|Before her phone was confiscated, Zhang “Shanshan” Lingxin
was able to take a photo of the soundproof room she was kept in.
(Photo courtesy of Zhang “Shanshan” Lingxin.)
China Aid Association
(Nanle County, Henan—Nov. 18, 2014) The daughter of imprisoned China 18 member Pastor Zhang Shaojie was released from a black jail on Friday, two days before the one-year anniversary of her father’s detention, after having been abducted by Nanle County officials on Nov. 5 during a trip to one of her aunt’s store. Additionally, authorities showed up at the Zhang home on Friday to attempt to force the family to vacate their home as ordered in an October-notice.
“On Nov. 5, I went to my aunt [Zhang Cuijian’s] store to get a padded, cotton coat to take to my other aunt, Zhang Cuijuan, who is at the detention center,” Zhang “Shanshan” Lingxin told China Aid on Friday. “On my way back, three vehicles without license plates surrounded me. There were more than 20 people. They picked me up and threw me in a vehicle. I shouted for my aunt, and she came out and tried to get me, but they pushed me down and took me away.
“They hit my hands [when I used them to cover my head], pried them apart, and wouldn’t let me move. Three men hit my face and head. They also kicked me. Then, they took me to the Nanle County Party Committee guest house, where the rooms had been soundproofed.
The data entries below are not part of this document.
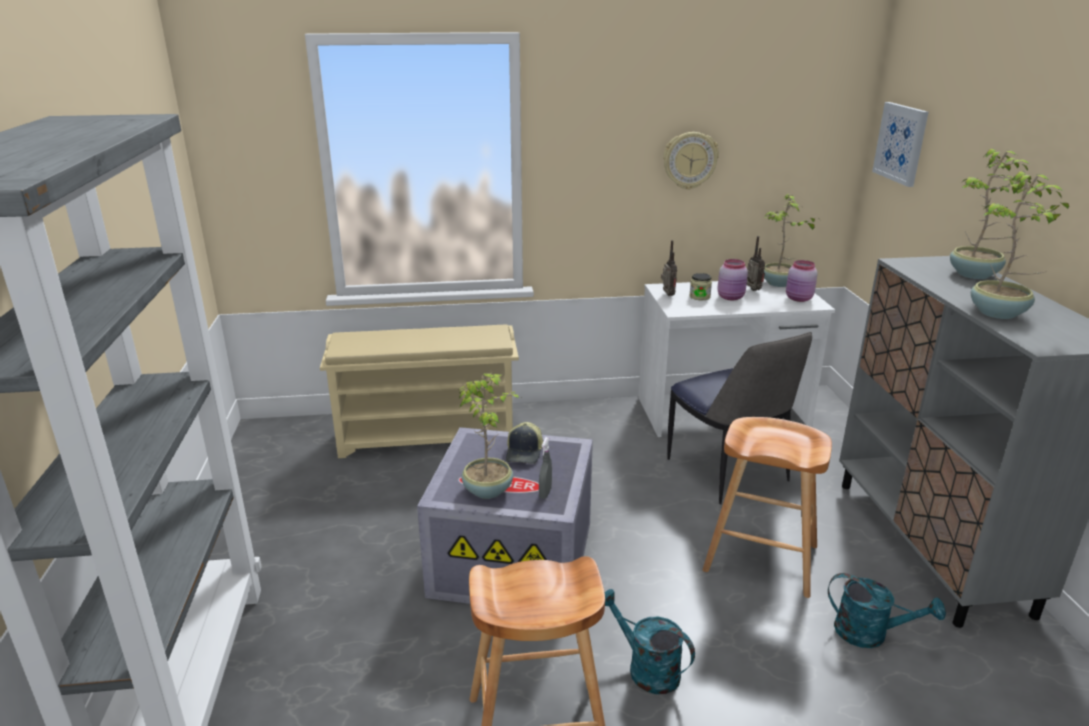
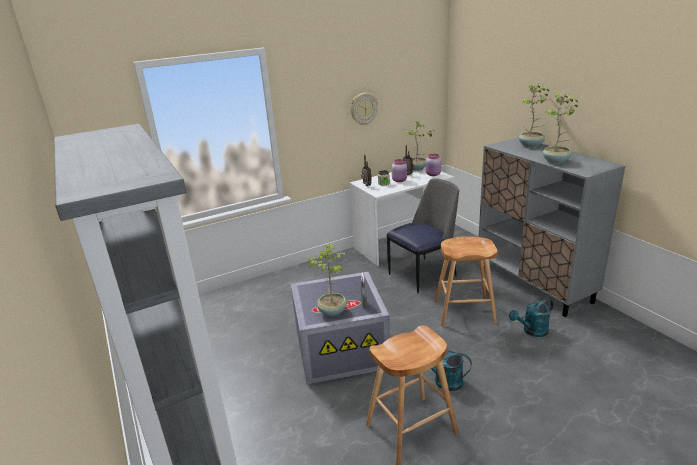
camera: 20 degrees left, 0 degrees up
(429, 436) = (248, 298): beige shoe rack -> none
(525, 452) = (337, 287): cap -> none
(728, 472) = (423, 274): chair -> chair turned 75 degrees counterclockwise
(870, 634) = (532, 331): turquoise watering can -> turquoise watering can turned 150 degrees clockwise
(901, 143) = (468, 85): picture -> none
They locked me up there. After a while, my aunt Zhang Cuijian and Fan Ruizhen, [the woman leading the church during my father’s detention], came. We asked them why we were here. They said, ‘To study,’ which meant they talked with us and let us play poker. For each meal, they asked us what we would like to eat and drink so they could go buy those things for us. For 24 hours a day, there were around 15-20 people who watched over us in shifts. They released us this morning after 9 a.m.,” Shanshan said on Friday.
“Yesterday, they made us copy the regulations on religious affairs and the regulations on petitions,” Shanshan said. “They told us that we should pay attention to [these regulations] when we petition higher authorities.”
Shanshan also said that the government employees at the house confiscated the women’s cell phones and that there were surveillance cameras everywhere, taking video and audio recordings.
Later Friday afternoon, Shanshan, along with her mother and aunt Zhang Cuixia, were allowed to visit her father in prison for 30 minutes. “He was speechless [after learning on my kidnapping] and said that the authorities are totally devoid of respect for the law. He said that on [Thursday], people from the court went to see him and asked him to sign an evaluation form, [giving permission] to auction his house and my sister’s vehicle. He didn’t sign.”
Friday morning, before Shanshan made her way home after being released, Nanle County government employees went to the Zhang family’s home to attempt to force the family to move out of the home so it could be auctioned as was warned in a public notice the family discovered on Oct. 26. The notice stated that the family would be forced to leave the home so it could be auctioned since Pastor Zhang had failed to pay 700,000 Yuan (U.S. $114,000) in restitution for his fraud charge.
“They tried to force us to move out. They wanted to sell my house for 550,000 Yuan (U.S. $89,850) and sell the car for 49,000 Yuan (U.S. $8,000). They wanted to enter my house, and I wouldn’t let them in. I held some gasoline in one hand and held a lighter in the other. Then, they backed away,” Mei Xian, Zhang Shaojie’s mother, said. It is common practice for Chinese citizens, as a last resort, to threaten to kill themselves in order to get local authorities to cease their harassment.
Sadly, Sunday marked the one-year anniversary of Pastor Zhang’s apprehension. He was taken into custody on Nov. 16, 2013, and charged with “gathering a crowd to disrupt public order” and fraud, a charge which is largely believed to be fabricated, especially because the alleged victim, Li Cairen, has been held in a black jail since November 2013.
The persecution against the Three-Self Patriotic Movement Church and its congregation resulted from a land dispute between the church and the local government.
“In this [past] year, we have experienced too many things. My family has suffered humiliation to the fullest extent, and the church has suffered a lot of persecution. My father has also suffered. Looking back on the past year makes me sad,” Shanshan said.
“What ups and downs the road has—they all feel the same,” she said. “I really hope this persecution ends quickly and the government gives us an explanation so that my father can be released from jail and reunite with us. We are looking forward to a free worship environment.”